Todos nos lembramos daquele período, após o colapso da União Soviética, durante o qual se criou, no mundo ocidental, a ilusão de que uma espécie de onda democrática se iria abater inevitavelmente sobre o planeta, num “template” de bem-estar, cooperação e respeito coletivo por uma ordem pactuada e dialogada. Era o “fim da História”, uma espécie de “amanhãs que cantam” liberais.
A ilusão foi breve, como são sempre todas as ilusões. A desaparição de alguns fatores constrangentes que a Guerra Fria tinha imposto ao mundo viria, afinal, a trazer ao de cima certas tensões abafadas, revelando feridas que não estavam fechadas, potenciando mesmo novos conflitos. Desde logo, no próprio continente europeu, como foi o caso da antiga Jugoslávia.
Por algum tempo, a Europa – ou quem falava em nome dela – achou que o seu projeto económico integrador, de inegável sucesso nos seus “trinta anos gloriosos”, estava à altura de todos esses desafios e podia finalmente transmutá-la, no novo circunstancialismo, numa potência política, não poupemos nas palavras, num grande poder mundial.
Acrescia que, do lado de lá do Atlântico estava um parceiro que, com ela, partilhava os mesmos valores civilizacionais, embora não deixasse de ser um forte concorrente económico. Mas a globalização, isto é, o capitalismo feito projeto mundial, aí estava para potenciar, quase sem limites de ambição, as vantagens da liberdade das trocas de tudo, numa fórmula em que “todos ganhavam” - desde o mundo desenvolvido àquele que procurava desenvolver-se. Além disso, surgia uma interessante janela de oportunidade estratégica: a Rússia estava em óbvia fragilidade, podendo mesmo ser objeto de alguma “cooptação” pontual e, lá longe, a China aparecia como um formidável mercado, cheio de oportunidades, com o ligeiro “senão” do seu intratável regime. Mas a Europa, e muito mais os EUA, já tinham dado amplas mostras de que, por “realpolitik”, os princípios não lhe atrapalhavam os negócios – das ditaduras petrolíferas do Golfo à África, da América Latina a alguma Ásia.
A ambição da Europa era legítima: aproveitar o declínio de Moscovo para fazer coincidir, cada vez mais, o seu projeto integrador com a sua geografia. Isso levou aos alargamentos – que se pensava irem ser uma espécie de “colonização” política do centro e leste do continente, mas que acabariam por ser, como quase todos os anteriores alargamentos tinham afinal sido, a importação de diversidades idiossincráticas que iriam influir na unidade funcional do projeto. E essa ambição fez mesmo caminhar os mais ousados para um aprofundamento com uma moeda comum no seu centro. Tocava-se assim já o “core” das soberanias e isso, para alguns, foi “a bridge too far”.

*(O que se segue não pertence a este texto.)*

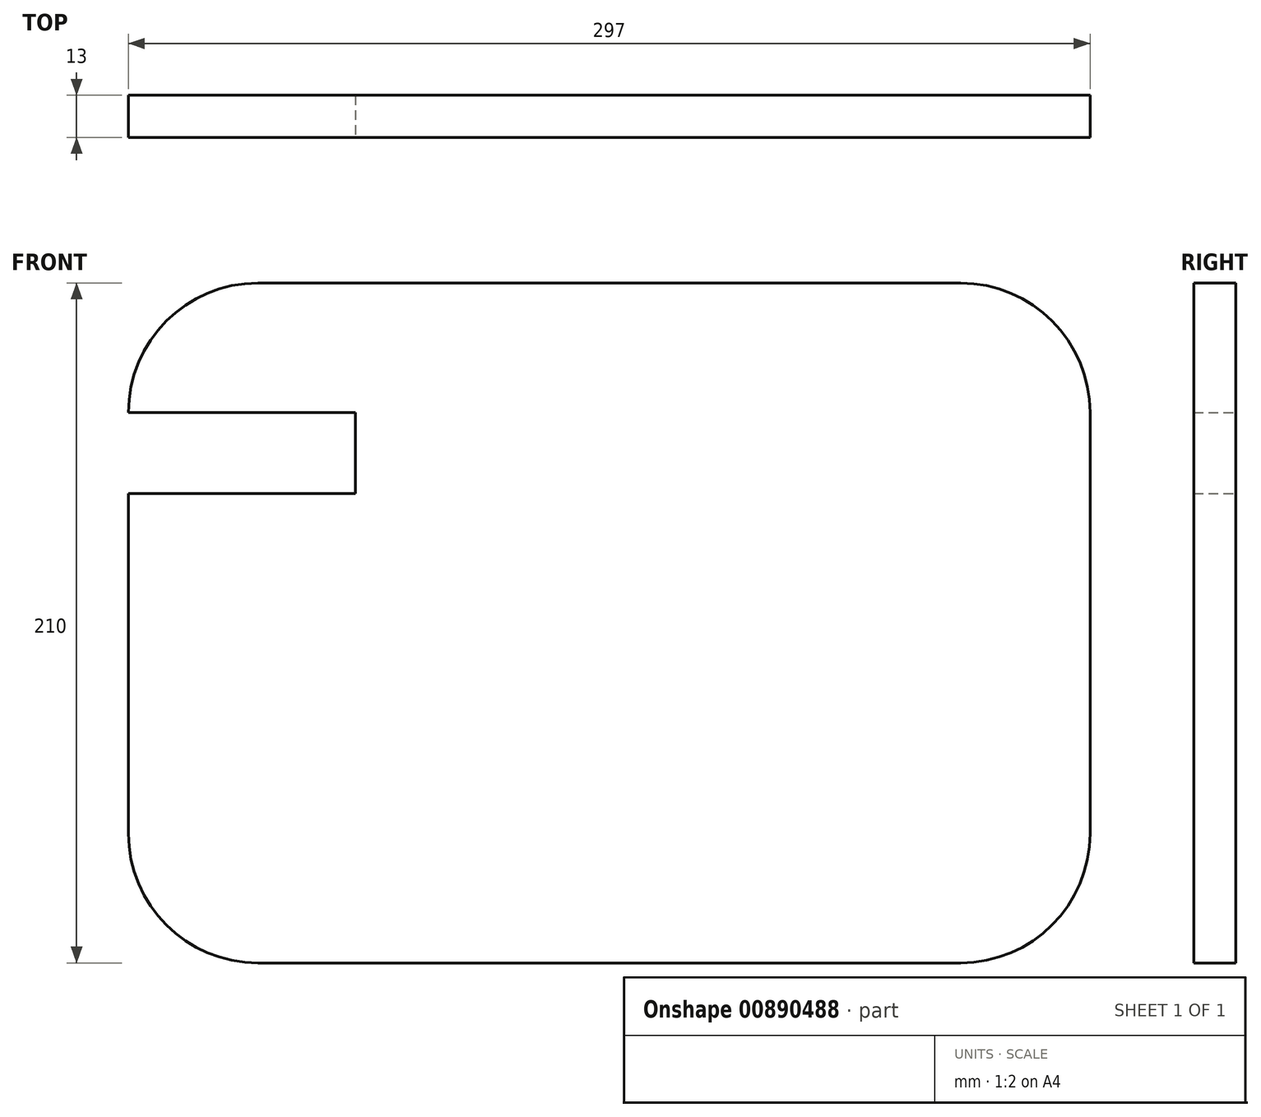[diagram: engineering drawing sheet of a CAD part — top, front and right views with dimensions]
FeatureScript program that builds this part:
annotation { "Feature Type Name" : "Feature", "Feature Type Description" : "" }
export const myFeature = defineFeature(function(context is Context, id is Id, definition is map)
    precondition{}
    {
        {
            var Q0;
            Q0=qCreatedBy(makeId("Front.planeOp"),FACE);
            var sketch = newSketch(context, id + "F0", { "sketchPlane" : qUnion([Q0])});
            skLineSegment(sketch, "E0.bottom", {"start": v(-71.93, 99.4) * mm, "end": v(145.07, 99.4) * mm});
            skLineSegment(sketch, "E0.top", {"start": v(-71.93, -110.6) * mm, "end": v(145.07, -110.6) * mm});
            skLineSegment(sketch, "E0.left", {"start": v(-111.93, 59.4) * mm, "end": v(-111.93, -70.6) * mm});
            skLineSegment(sketch, "E0.right", {"start": v(185.07, 59.4) * mm, "end": v(185.07, -70.6) * mm});
            skPoint(sketch, "E1.visualSharp", {"position": v(185.07, 99.4) * mm});
            skArc(sketch, "E1.filletArc", {"start": v(185.07, 59.4) * mm, "mid": v(173.35, 87.69) * mm, "end": v(145.07, 99.4) * mm});
            skPoint(sketch, "E2.visualSharp", {"position": v(-111.93, 99.4) * mm});
            skArc(sketch, "E2.filletArc", {"start": v(-71.93, 99.4) * mm, "mid": v(-100.22, 87.69) * mm, "end": v(-111.93, 59.4) * mm});
            skPoint(sketch, "E3.visualSharp", {"position": v(-111.93, -110.6) * mm});
            skArc(sketch, "E3.filletArc", {"start": v(-111.93, -70.6) * mm, "mid": v(-100.22, -98.88) * mm, "end": v(-71.93, -110.6) * mm});
            skPoint(sketch, "E4.visualSharp", {"position": v(185.07, -110.6) * mm});
            skArc(sketch, "E4.filletArc", {"start": v(145.07, -110.6) * mm, "mid": v(173.35, -98.88) * mm, "end": v(185.07, -70.6) * mm});
            skSolve(sketch);
        }
        {
            var Q0;
            Q0=makeQuery(id+"F0.imprint","IMPRINT",FACE,{"disambiguationData":[TD([[makeQuery(id+"F0.imprint","IMPRINT",EDGE,{"derivedFrom":sQuery(id+"F0.wireOp",EDGE,"E0.bottom")}),-1.0]])]});
            extrude(context, id + "F1", {"entities" : qUnion([Q0]), "depth" : 13 * mm, "offsetDistance" : 25 * mm});
        }
        {
            var Q0;
            Q0=makeQuery(id+"F1.opExtrude","CAP_FACE",FACE,{"disambiguationData":[OSD([sQuery(id+"F0.wireOp",EDGE,"E0.bottom"),sQuery(id+"F0.wireOp",EDGE,"E0.top"),sQuery(id+"F0.wireOp",EDGE,"E0.left"),sQuery(id+"F0.wireOp",EDGE,"E0.right"),sQuery(id+"F0.wireOp",EDGE,"E1.filletArc"),sQuery(id+"F0.wireOp",EDGE,"E2.filletArc"),sQuery(id+"F0.wireOp",EDGE,"E3.filletArc"),sQuery(id+"F0.wireOp",EDGE,"E4.filletArc")])],"isStart":false});
            var sketch = newSketch(context, id + "F2", { "sketchPlane" : qUnion([Q0])});
            skLineSegment(sketch, "E5.bottom", {"start": v(-116.88, 59.4) * mm, "end": v(-41.88, 59.4) * mm});
            skLineSegment(sketch, "E5.top", {"start": v(-116.88, 34.4) * mm, "end": v(-41.88, 34.4) * mm});
            skLineSegment(sketch, "E5.left", {"start": v(-116.88, 59.4) * mm, "end": v(-116.88, 34.4) * mm});
            skLineSegment(sketch, "E5.right", {"start": v(-41.88, 59.4) * mm, "end": v(-41.88, 34.4) * mm});
            skSolve(sketch);
        }
        {
            var Q0;
            Q0 = qSketchRegion(id + "F2", true);
            extrude(context, id + "F3", {"entities" : qUnion([Q0]), "operationType" : NewBodyOperationType.REMOVE, "oppositeDirection" : true, "depth" : 25 * mm, "offsetDistance" : 25 * mm});
        }
    });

O mundo, contudo, não teve a gentileza de parar para deixar maturar o projeto europeu. Uma crise financeira mostrou as suas insuficiências estruturais, as vantagens distribuíam-se de forma não equilibrada, o gigantismo conduziu à emergência de crescentes clivagens internas. Medos vários, perceções diferentes sobre regras, vizinhanças próximas vistas de forma diversa, lutas pelo poder decisório, tudo isso abalou o projeto – o qual, repita-se, era magnífico. Enfim, nada de novo face a um passado, feito da prevalência de poderes nacionais, que alguns ingenuamente pensavam remetidos para o caixote do lixo da História, para usar a fórmula de Marx.
Com outros cenários a entrarem em convulsão, do Magreb ao Machrek, neste caso por evidente irresponsabilidade americana, com ondas terroristas, tensões migratórias, crises de refugiados e pulsões identitárias, a Europa acabou por ser fortemente sacudida. Um dia, Londres decidiu fazer o último dos “opt-outs” que sempre tinham deliciado os britânicos. Os EUA elegeram um líder que favorecia abertamente a desunião europeia, desprezava a aliança transatlântica e punha em causa o sistema multilateral. A Rússia torna-se mais agressiva e ameaça ser mais intrusiva. E, cereja no bolo da crise, as lideranças da França e Alemanha fragilizam-se. Com que Europa pode a Europa vir a contar?
3 comentários:
ninguém apresenta soluções?!
Se calhar o erro é continuar a pensar que esta dita "União" Europeia é a Europa.
Nunca o foi. E pelos vistos cada vez menos o será.
Curioso é que na própria mentora de esta "união" já aparece quem defenda o "opt-out" germânico, gerxit.
Que tal propor a "Europa dos Afectos" ?!